Return, word for word, only the lines from the one containing "5LM5J7XC3SGL09041" through the last line of the entries.

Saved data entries

┄┄┄┄┄┄

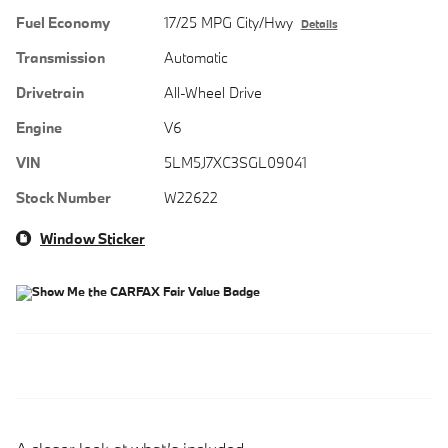
Fuel Economy
17/25 MPG City/Hwy
Details
Transmission
Automatic
Drivetrain
All-Wheel Drive
Engine
V6
VIN
5LM5J7XC3SGL09041
Stock Number
W22622
Window Sticker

┄┄┄┄┄┄

▶ _Written answer_
5LM5J7XC3SGL09041
Stock Number
W22622
Window Sticker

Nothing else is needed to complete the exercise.